Abraham Foxman, national director of the Anti-Defamation League, said the Holocaust taught the world that “silence kills.” Therefore, he said, “Jews should be the first ones to say we cannot afford to be silent. There was a total silence then — there isn’t now.”
The ADL too set up its own fund to aid refugees. It took out an ad last week showing people peering out of a box car with the words: “Respond as you wish the world had responded the last time.”
A liberator of one of the camps at Dachau, former Staff Sgt. Curtis Whiteway, said after an address at the Dix Hills Jewish Center on Long Island this week to commemorate Yom HaShoah, that he found the events in Kosovo “very upsetting.”
“Man doesn’t learn from the past,” he said. “Unfortunately, it looks like brutality charges will always be with us. … We can’t turn our backs and walk away from it.”
Stephen Solender, acting president of the United Jewish Communities, said the Jewish Agency, the American Jewish Joint Distribution Committee and the Israeli government have all pitched in to help the people of Yugoslavia. He said that about 200 Jews from Belgrade and Kosovo were bused to Budapest. And he noted that about 200 residents of Kosovo were flown to Israel this week, where they were offered refuge until they could return to their homes.
“We also are proud that the State of Israel sent a field hospital to Macedonia — the only one sent by any country to the region,” said Solender. “And we have also worked to send from Israel several plane loads of food, clothing and medicine.”
The Israel Defense Forces’ mobile army surgical tent was set up early last week in a camp for 20,000 refugees at Brazda, located near the Macedonian border with Kosovo. A team of 65 staffed the hospital, including a dozen physicians from various Israeli hospitals. Among them was Dr. Yoel Donchin, an anesthesiologist from the Jerusalem-based Hadassah Medical Organization, who said surgeons had just performed an emergency appendectomy on one of the refugees, an 18-year-old girl.
“She was diagnosed immediately and, like in America, she and her parents signed a consent form and the surgery was performed,” he said by phone from the tent. “We have a big tent here with all the necessary equipment. But without the expertise of the people here, it would be impossible to perform such procedures.”
Another Hadassah physician there, Dan Engelhartt, a pediatrician, said that in five days he had seen 250 patients ranging in age from newborns to 16. Among them were eight infants born in the tent.
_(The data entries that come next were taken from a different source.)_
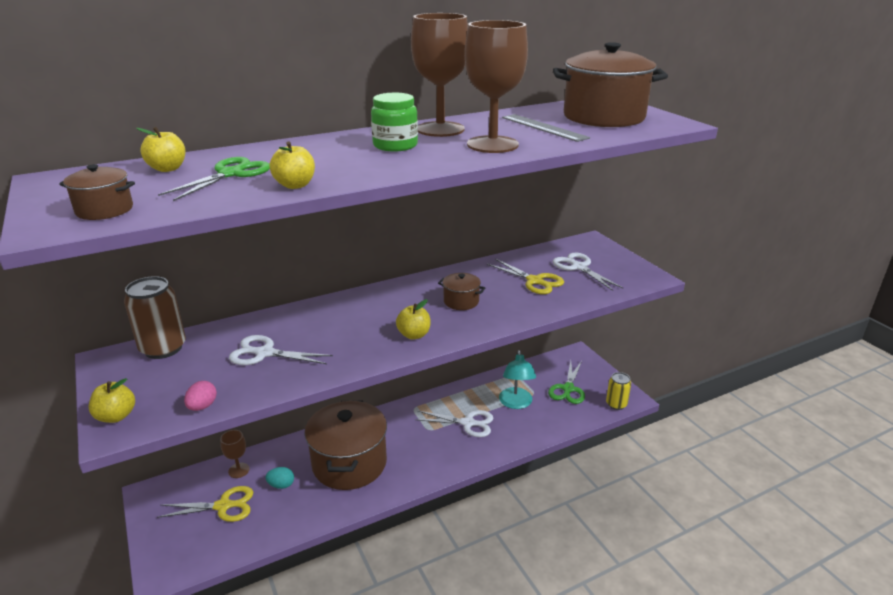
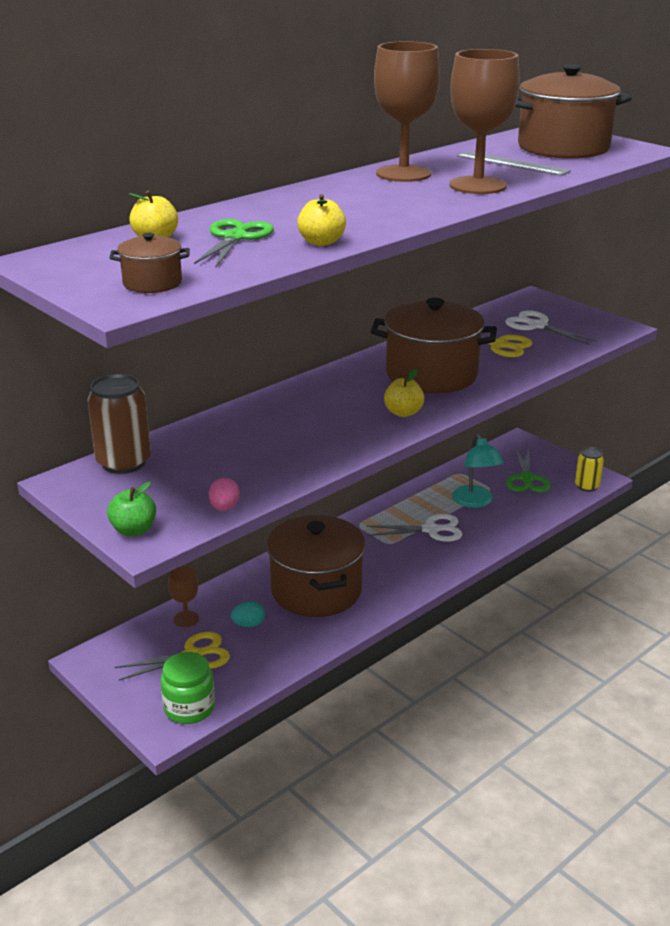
camera: 15 degrees left, 0 degrees up
(116, 416) = (134, 530): yellow apple -> green apple
(265, 353) = (249, 451): white scissors -> none
(395, 145) = (375, 194): green jar -> green jar (189, 708)
(461, 301) = (431, 375): brown pot -> brown pot, size x2.20

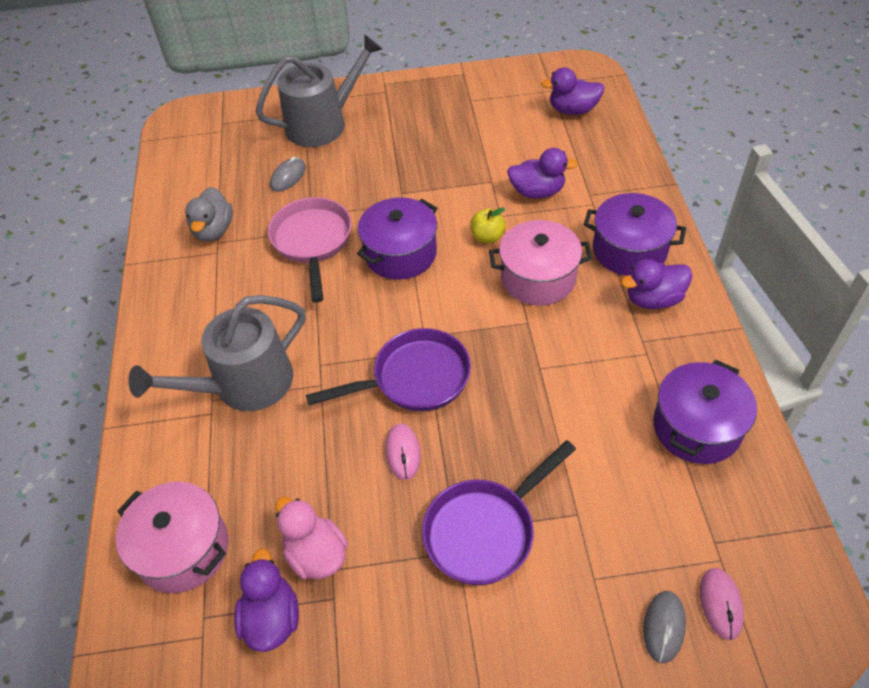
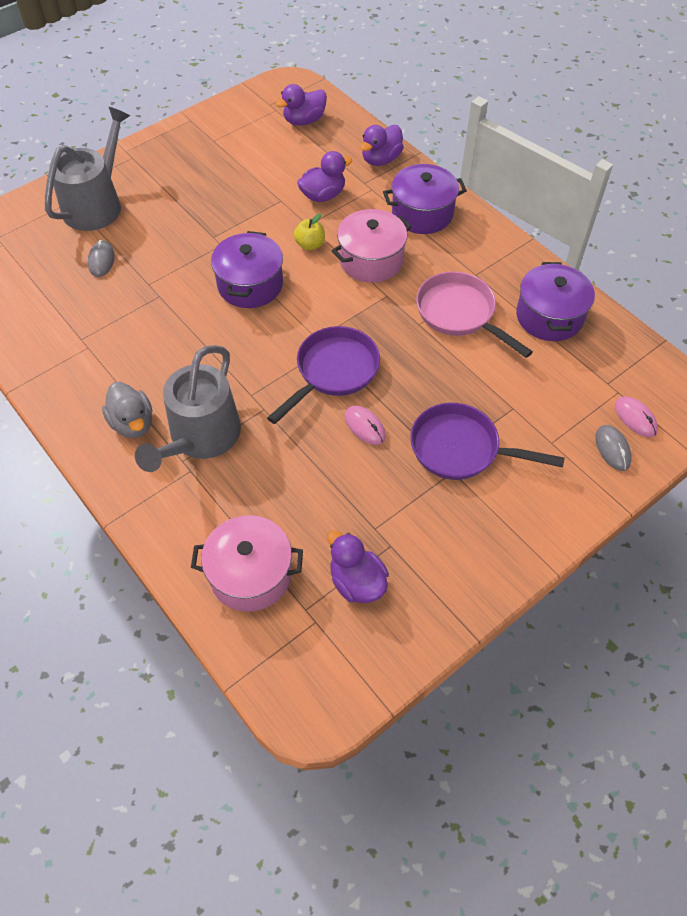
camera: 35 degrees left, 5 degrees up
(213, 230) = (69, 331): grey duck -> grey duck (133, 423)
(312, 242) = (168, 305): pink pan -> pink pan (459, 314)
(316, 554) = (355, 525): pink duck -> none
(485, 530) = (461, 449): purple pan -> purple pan turned 90 degrees clockwise
(653, 299) = (463, 242): purple duck -> purple duck (381, 159)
“Until we got an incubator from Israel, one of the team here built an incubator using a carton and a heater,” he said. “It’s almost freezing here at night and that was very important to have. There is usually a high mortality rate in such disasters, but no one has died and all are doing well.”
He said the main problem among the children has been viral infections, causing vomiting and diarrhea, and dehydration.
Most of the medical supplies have been flown in from Israel. Anything that is urgently needed is bought in the nearby capital of Macedonia, Skopje.
Asked about the spirit of the people, Engelhartt said: “Some are totally in shock and have been separated from members of their family. But we do not have any orphans. The children are with their mothers or with both parents.”
At the same time Israeli doctors cared for the ill, a group of 110 refugees flew to Israel Monday. On board the flight was Carole Solomon, national campaign chair of the United Jewish Communities, who later said that the care provided in the hospital was “so fantastic that it helped motivate these people to come to Israel. What we have done, I believe, is proven that history need not repeat itself.”